All eyes are now on Tuesday's Federal Open Market Committee monetary policy-setting meeting. Any shift in the Fed's post-meeting commentary from recent instalments could set the tone for fixed-income markets for several weeks, dealers said.
"The statement following the meeting will be carefully
scrutinised for any sign of future plans," said Richard Gilhooly, fixed-income market strategist at BNP Paribas.
Dealers are keen to see if the Fed refers to high energy prices in its statement, as it did in August.
Crude oil futures prices ended at a three-week high on Friday on worries about a succession of storms that could damage Gulf of Mexico production facilities.
The 30-year bond was down 12/32, yielding 4.91 percent, up from 4.88 percent.
Long bond yields are approaching major resistance half-way between 2003 lows and 2004 highs.

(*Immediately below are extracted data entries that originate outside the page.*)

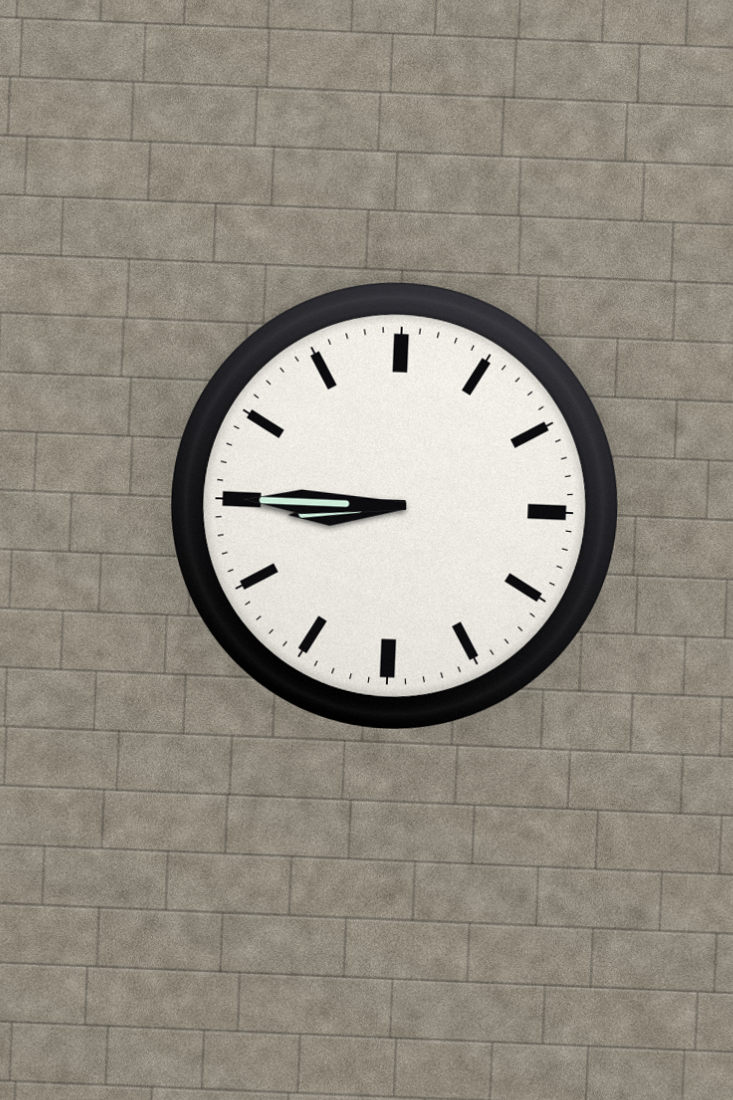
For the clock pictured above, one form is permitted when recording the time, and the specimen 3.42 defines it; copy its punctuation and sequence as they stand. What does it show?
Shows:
8.45
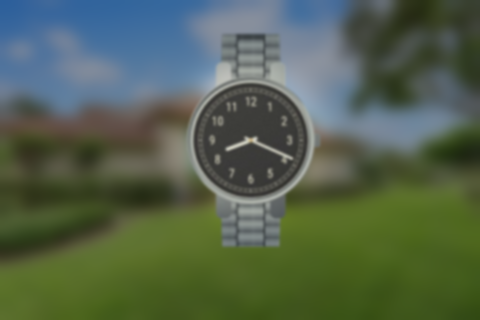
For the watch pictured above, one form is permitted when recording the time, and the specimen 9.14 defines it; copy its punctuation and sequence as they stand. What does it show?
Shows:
8.19
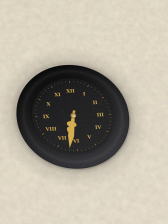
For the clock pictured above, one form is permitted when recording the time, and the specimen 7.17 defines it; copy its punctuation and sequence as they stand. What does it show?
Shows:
6.32
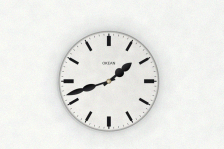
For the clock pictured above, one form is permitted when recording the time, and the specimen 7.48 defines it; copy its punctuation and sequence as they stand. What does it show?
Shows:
1.42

Five-year notes were down 7/32 to yield 3.33 percent vs. 3.27 percent, and two-year notes were down 3/32 at a yield of 2.48 percent.
Market expectations still call for the Fed to raise interest rates by a quarter percentage point at its meeting on Tuesday, although there has been growing speculation that the central bank may go slower on rate increase
from there.
"Expect the FOMC to promise a continuation of its 'measured pace,' which should set us up for one more 25 basis points increase before the end of the year," said Carl Tannenbaum, chief economist with LaSalle Bank.
Also on Friday, the Economic Cycle Research Institute's weekly index slipped to 131.7 from 132.5.
The index's annualised growth rate was steady at -0.2 percent.
"The continued weakness in a number of components of the index suggests that it's more than just high oil prices that are ailing the economy," said Lakshman Achuthan, managing director of ECRI.